Gallagher leader says carriers’ and brokers’ service to risk

Insurance CEOs tell risk managers improving service continues to be a top priority

When it comes to the service carriers and brokers provide to today’s risk managers, the quality of that service “stinks,” according to J. Patrick Gallagher Jr., chairman, president and CEO of broker Arthur J. Gallagher & Co. Speaking on a CEO panel at the recent Risk & Insurance Management Society annual conference in New Orleans, Gallagher said “it’s amazing to me when we step back from an industry like ours and really realize that the quality stinks. … Many of you that know me know that I’ve kind of railed on this subject for years.”

Little improvement
At last year’s conference, the RIMS leadership challenged carriers and brokers to make quality improvements a top priority in their business practices, noting it was often taking too long to transact business. One year later, all the speakers on the 2007 panel — Gallagher, Evan G. Greenberg, president and CEO of Ace Ltd.; Gregory C. Case, president and CEO of Aon Corp.; John J. Amore, CEO of General Insurance, Zurich Financial Services; Shivan Subramaniam, chairman and CEO of FM Global; Brian M. Storms, CEO of Marsh; Martin J. Sullivan, president and CEO of American International Group Inc.; and Myron M. Picoult, an independent insurance consultant — generally agreed that there is still much room for improvement.

Aon’s Case called the topic a “recurring theme” and noted that technology and turnaround time are big factors in the quality of service companies can provide risk managers. He recalled that last year he noted it took 100 to 120 days to issue a policy.

“We all recognize that this is devastating to us from the standpoint of value and price,” he said. Streamlining the admission process using new technologies to make the process more electronic instead of pushing paper could help, he indicated.

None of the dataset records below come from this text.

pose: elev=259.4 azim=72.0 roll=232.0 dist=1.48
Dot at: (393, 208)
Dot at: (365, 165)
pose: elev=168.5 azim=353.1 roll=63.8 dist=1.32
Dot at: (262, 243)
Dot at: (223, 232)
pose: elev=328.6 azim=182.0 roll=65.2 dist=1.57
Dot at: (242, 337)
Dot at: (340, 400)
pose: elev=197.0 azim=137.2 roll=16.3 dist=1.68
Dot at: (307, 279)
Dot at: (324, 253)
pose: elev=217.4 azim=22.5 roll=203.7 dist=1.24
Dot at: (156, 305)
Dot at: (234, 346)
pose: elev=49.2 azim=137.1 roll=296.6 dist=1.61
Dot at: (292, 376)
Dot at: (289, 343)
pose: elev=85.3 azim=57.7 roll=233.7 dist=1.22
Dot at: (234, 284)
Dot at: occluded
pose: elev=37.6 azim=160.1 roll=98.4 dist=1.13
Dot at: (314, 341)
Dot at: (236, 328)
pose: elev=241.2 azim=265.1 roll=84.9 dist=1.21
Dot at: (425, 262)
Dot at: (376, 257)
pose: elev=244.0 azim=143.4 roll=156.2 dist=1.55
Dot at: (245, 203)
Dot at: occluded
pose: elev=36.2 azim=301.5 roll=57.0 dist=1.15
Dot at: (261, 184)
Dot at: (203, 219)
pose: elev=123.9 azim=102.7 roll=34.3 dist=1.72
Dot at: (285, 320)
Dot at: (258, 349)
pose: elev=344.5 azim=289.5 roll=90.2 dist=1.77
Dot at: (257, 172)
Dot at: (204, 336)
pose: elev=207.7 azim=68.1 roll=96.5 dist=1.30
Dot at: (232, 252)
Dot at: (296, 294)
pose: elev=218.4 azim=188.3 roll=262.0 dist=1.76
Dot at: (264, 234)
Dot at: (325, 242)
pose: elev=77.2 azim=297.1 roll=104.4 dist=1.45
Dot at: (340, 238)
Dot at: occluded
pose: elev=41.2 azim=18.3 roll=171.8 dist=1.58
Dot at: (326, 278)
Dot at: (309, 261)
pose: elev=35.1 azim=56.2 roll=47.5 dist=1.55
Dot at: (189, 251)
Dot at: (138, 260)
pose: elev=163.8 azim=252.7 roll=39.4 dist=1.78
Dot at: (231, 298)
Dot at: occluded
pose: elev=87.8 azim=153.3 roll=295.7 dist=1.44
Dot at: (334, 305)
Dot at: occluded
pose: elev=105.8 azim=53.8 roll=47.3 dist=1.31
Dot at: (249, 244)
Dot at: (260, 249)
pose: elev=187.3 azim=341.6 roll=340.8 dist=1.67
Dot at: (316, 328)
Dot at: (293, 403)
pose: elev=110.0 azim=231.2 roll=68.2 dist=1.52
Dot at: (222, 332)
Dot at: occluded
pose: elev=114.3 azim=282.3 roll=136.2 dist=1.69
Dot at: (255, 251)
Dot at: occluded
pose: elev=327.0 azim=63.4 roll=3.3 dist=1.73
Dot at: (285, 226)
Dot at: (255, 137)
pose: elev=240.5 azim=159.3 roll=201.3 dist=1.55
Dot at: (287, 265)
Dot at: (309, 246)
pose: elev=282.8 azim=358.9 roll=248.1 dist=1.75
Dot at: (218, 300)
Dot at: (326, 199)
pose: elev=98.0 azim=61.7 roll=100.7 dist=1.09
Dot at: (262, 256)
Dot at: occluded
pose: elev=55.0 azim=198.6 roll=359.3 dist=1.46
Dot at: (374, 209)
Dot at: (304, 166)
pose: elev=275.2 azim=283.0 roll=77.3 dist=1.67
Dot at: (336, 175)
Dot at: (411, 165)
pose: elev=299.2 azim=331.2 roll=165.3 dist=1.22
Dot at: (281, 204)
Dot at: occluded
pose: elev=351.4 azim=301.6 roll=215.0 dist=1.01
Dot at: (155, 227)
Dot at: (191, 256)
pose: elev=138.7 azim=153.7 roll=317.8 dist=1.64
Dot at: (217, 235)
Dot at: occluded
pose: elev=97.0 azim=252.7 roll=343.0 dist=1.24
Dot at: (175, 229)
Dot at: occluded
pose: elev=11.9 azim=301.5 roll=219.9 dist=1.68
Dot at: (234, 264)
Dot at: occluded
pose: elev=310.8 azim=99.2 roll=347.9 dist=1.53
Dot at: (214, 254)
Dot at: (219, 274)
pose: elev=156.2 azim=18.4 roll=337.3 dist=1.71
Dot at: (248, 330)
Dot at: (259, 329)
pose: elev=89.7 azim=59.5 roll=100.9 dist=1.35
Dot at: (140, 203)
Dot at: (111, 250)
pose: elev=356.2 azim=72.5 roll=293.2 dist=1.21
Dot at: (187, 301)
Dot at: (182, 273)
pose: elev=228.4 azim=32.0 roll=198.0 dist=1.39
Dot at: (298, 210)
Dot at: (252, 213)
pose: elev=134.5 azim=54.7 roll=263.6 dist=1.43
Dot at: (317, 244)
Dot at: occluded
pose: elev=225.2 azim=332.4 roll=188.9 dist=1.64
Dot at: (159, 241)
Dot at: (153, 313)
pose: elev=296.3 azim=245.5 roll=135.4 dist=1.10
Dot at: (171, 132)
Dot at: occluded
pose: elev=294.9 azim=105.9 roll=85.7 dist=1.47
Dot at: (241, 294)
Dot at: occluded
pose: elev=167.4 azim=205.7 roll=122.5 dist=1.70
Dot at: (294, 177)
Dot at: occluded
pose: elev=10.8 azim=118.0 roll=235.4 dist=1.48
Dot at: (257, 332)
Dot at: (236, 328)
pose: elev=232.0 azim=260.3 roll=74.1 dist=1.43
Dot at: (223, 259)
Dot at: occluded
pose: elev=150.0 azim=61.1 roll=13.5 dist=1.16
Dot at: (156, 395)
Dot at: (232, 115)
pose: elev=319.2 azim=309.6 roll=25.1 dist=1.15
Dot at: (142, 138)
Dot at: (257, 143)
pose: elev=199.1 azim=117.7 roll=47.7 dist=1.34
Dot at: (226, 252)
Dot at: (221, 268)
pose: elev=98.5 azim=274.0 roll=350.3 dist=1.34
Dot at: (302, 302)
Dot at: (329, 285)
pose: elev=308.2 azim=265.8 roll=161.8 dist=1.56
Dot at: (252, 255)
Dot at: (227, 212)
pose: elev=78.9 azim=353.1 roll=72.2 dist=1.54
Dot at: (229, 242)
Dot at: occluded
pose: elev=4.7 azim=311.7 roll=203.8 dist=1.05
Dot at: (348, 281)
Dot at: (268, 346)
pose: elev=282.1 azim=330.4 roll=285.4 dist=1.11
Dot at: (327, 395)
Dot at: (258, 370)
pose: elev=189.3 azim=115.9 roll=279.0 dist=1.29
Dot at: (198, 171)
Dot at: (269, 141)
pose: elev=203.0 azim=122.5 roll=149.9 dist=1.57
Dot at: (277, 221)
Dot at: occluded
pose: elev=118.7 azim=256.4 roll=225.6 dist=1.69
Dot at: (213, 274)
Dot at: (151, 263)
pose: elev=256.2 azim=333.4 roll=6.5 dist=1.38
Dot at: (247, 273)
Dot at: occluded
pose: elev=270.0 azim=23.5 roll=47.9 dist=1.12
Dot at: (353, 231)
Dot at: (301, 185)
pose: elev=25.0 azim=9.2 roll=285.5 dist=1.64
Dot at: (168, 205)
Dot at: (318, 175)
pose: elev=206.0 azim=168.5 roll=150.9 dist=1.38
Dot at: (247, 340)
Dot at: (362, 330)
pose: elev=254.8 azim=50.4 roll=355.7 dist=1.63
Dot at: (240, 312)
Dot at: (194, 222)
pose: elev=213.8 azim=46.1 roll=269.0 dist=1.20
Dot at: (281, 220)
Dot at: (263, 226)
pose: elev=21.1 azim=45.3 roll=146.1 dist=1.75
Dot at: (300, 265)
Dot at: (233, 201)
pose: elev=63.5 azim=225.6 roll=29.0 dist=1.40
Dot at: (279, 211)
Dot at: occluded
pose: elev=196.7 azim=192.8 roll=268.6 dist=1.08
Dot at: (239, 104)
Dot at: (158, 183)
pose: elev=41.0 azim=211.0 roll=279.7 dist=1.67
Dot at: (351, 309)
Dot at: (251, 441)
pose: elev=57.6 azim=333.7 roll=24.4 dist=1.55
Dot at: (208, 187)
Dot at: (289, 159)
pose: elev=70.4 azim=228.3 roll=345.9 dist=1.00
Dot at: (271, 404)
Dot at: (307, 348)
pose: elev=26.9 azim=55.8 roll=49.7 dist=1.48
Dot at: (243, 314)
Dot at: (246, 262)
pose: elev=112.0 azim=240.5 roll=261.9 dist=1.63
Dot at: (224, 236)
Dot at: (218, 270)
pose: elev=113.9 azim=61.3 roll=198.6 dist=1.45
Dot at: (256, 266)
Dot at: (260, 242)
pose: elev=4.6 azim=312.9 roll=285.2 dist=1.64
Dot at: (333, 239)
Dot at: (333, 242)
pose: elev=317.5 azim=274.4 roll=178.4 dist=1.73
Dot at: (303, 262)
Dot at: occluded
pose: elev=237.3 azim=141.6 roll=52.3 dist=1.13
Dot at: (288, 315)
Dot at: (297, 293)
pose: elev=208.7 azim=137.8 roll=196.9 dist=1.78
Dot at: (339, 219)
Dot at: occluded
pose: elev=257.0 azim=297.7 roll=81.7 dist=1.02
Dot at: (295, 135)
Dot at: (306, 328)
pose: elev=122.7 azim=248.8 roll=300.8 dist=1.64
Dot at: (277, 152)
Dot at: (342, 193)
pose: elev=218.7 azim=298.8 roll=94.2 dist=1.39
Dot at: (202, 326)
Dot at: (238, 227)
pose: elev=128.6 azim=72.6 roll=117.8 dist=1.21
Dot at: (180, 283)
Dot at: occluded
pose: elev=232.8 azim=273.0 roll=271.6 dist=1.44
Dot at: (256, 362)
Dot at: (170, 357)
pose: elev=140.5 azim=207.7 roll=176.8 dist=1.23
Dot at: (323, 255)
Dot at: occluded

Since last year, he said his company has tested electronic trading in Lloyd’s in a couple of places and has about 70 percent of its claims being handled electronically, with about 10 percent to 20 percent of its reinsurance and retail being handled electronically. “But it’s only the beginning,” Case said. In the drive for efficiency, Case said his company has reduced policy issuance at its processing centers by 49 percent to 50 percent.

The issue of quality service is centered on value and price, he emphasized, which is judged by how long a customer must wait for his or her policy. At times, it seems insurers and brokers are lucky to have business, given their sometimes antiquated processes, he indicated. Much more efficiency is needed, Case stated.

Technology lacking
Marsh’s Storms argued that technology could improve service. Part of the problem, he said, was that technology and processes have not yet been streamlined at companies that have grown through mergers and acquisitions. “I think we as an industry, it’s certainly been my experience, whether you’re defined as a broker or an insurance company, have not led general industries in this regard, from the service standard or the technology standard. … But there’s something more challenging that’s at hand here that, certainly we, and I’m sure others, are focusing on. Many of us grew up through acquisitions and mergers, creating a lot of operating autonomy and variability in our systems around the world. That’s true with many of the insurance companies as well.”

He told the RIMS audience that the insurance industry has been “slow” to find ways to integrate its acquisitions and slow “to create sort of the seamless infrastructure that leads to the high level of standards that you’re asking about.”

FM Global’s Subramaniam agreed that rework and redundancies plague the insurance industry. “If we can focus on the rework and the redundant effort, we’ll have great quality. That’s all there is to it,” he said.

Sullivan said AIG is striving to reduce the amount of rework at its company, and noted measures of improvement. “I’m pleased to say at the end of January 2007, we’re now getting 82 percent of new or renewal policies out within 30 days. Eighty-eight percent of endorsements have gone out within 30 days. And more importantly, 94 percent are being done right now,” he said.

Despite the panel’s doom and gloom about its slow processes, Marsh’s Storms said the problem of quality and turnaround time may not be as bad as he and his colleagues described. “If you sit with individual clients and talk about this subject, you’ll find that a lot of progress has been made,” he said.

Improvements are achievable, Ace’s Greenberg said. He said American companies could look to the United Kingdom, which recently legislated quality service improvements. “The regulator enforced that there be better service and that policies be issued within a very short period of time, and be done accurately, at the time you’re buying your risk,” he said. “There’s no reason, therefore, that it can’t be done in the United States.”

Regulation to force improvements may not be necessary, the panelists said, as long as carriers and brokers take it upon themselves to continue striving for improvement.

“Maybe we don’t need a regulator to do it, if we can really get the strong leadership, along all parts of this process, from the customer, through the broker, to the company,” Zurich’s Amore said.

“We’re heading in the right direction. If we can eliminate the amount of rework that has to be done — policies coming back and forth between the broker, the client and the insurer — then we can start hitting more realistic targets,” AIG’s Sullivan added.

“We’re not declaring victory by a long way yet,” he concluded, “because we’re going for perfection.”